Contenu du registre des délinquants sexuels
2. (1) Le registre des délinquants sexuels comprend les renseignements suivants pour chaque délinquant :
1. Le nom et les noms d’emprunt utilisés par le délinquant et l’historique des noms et des noms d’emprunt qu’il a utilisés.

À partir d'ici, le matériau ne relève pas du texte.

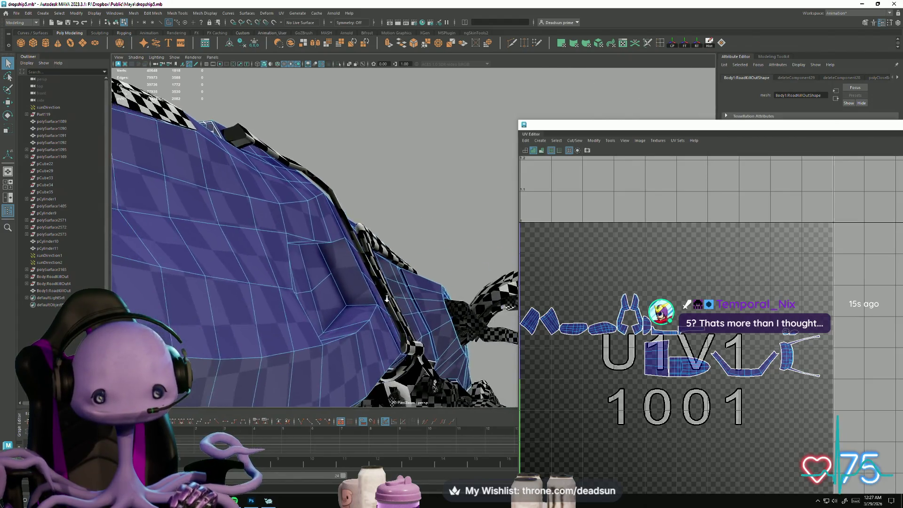
pyautogui.scroll(6, 386, 298)
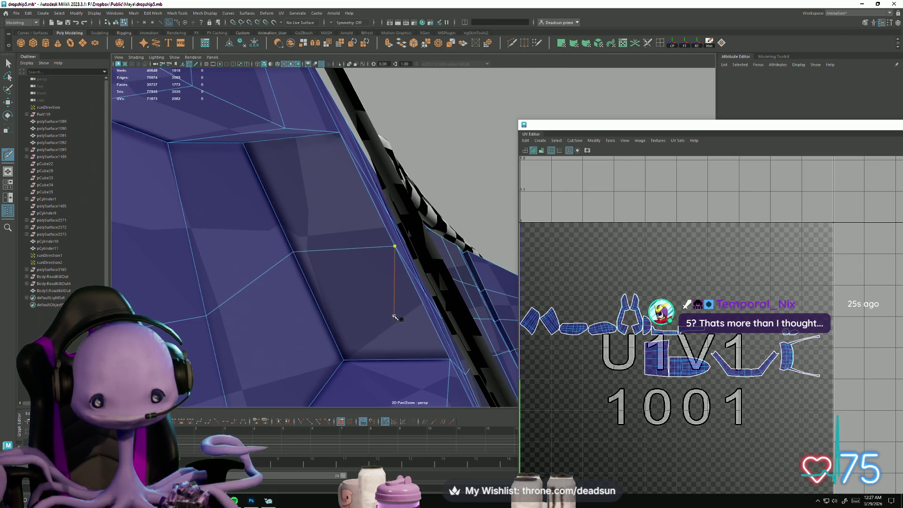
pyautogui.moveTo(394, 317)
pyautogui.keyDown('alt'); pyautogui.mouseDown()
pyautogui.moveTo(211, 295)
pyautogui.moveTo(328, 316)
pyautogui.mouseUp(); pyautogui.keyUp('alt')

2. La date de naissance du délinquant.
Remarque : Le 1er avril 2026, jour de l’entrée en vigueur du paragraphe 3 (3) de l’annexe 3 de la Loi de 2024 visant à accroître la sécurité dans les rues et à renforcer les collectivités, le paragraphe 2 (1) du Règlement est modifié par adjonction des dispositions suivantes : (Voir : Règl. de l’Ont. 372/25, par. 5 (1))
2.1 Le sexe du délinquant attribué à la naissance.

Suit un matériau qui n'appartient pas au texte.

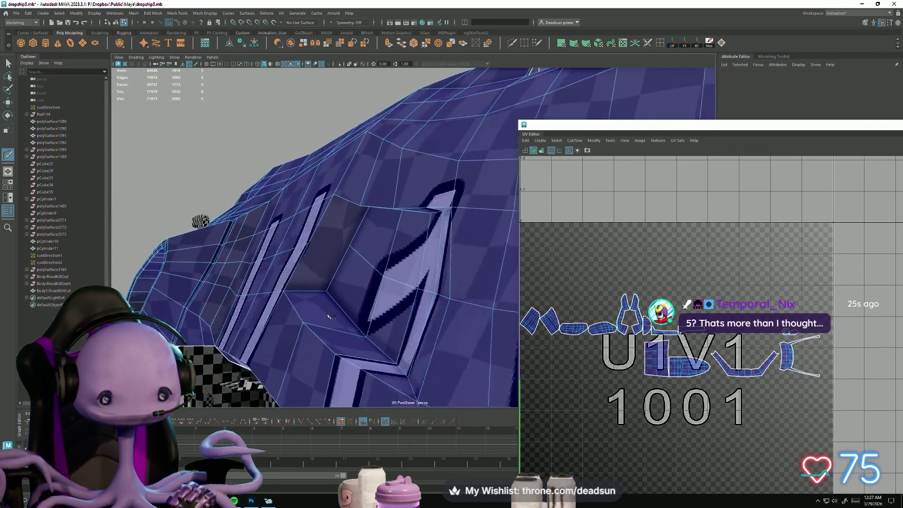
pyautogui.scroll(4, 329, 282)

2.2 L’identité de genre du délinquant.
3. L’adresse actuelle du délinquant, et son adresse postale si elle est différente, et la date à laquelle il a commencé à y vivre ou à les utiliser; la preuve de l’adresse ou des adresses qu’il a fournie au moment de son inscription.
Remarque : Le 1er avril 2026, jour de l’entrée en vigueur du paragraphe 3 (3) de l’annexe 3 de la Loi de 2024 visant à accroître la sécurité dans les rues et à renforcer les collectivités, le paragraphe 2 (1) du Règlement est modifié par adjonction de la disposition suivante : (Voir : Règl. de l’Ont. 372/25, par. 5 (1))
3.1 Si le délinquant n’a pas d’adresse fixe, une description du lieu où il se trouve le plus souvent.
4. Les numéros de téléphone et de télécopieur actuels du délinquant à son domicile et à son lieu de travail et tout autre numéro personnel actuel, et la date à laquelle il a commencé à utiliser chacun d’eux.
Remarque : Le 1er avril 2026, jour de l’entrée en vigueur du paragraphe 3 (3) de l’annexe 3 de la Loi de 2024 visant à accroître la sécurité dans les rues et à renforcer les collectivités, le paragraphe 2 (1) du Règlement est modifié par adjonction de la disposition suivante : (Voir : Règl. de l’Ont. 372/25, par. 5 (1))
4.1 Les adresses électroniques personnelles et professionnelles du délinquant ainsi que la date à laquelle il a commencé à utiliser chacune d’elles.
5. Toute autre adresse et tout autre numéro de téléphone utilisés par le délinquant depuis sa dernière inscription, et les dates applicables pour chacun d’eux.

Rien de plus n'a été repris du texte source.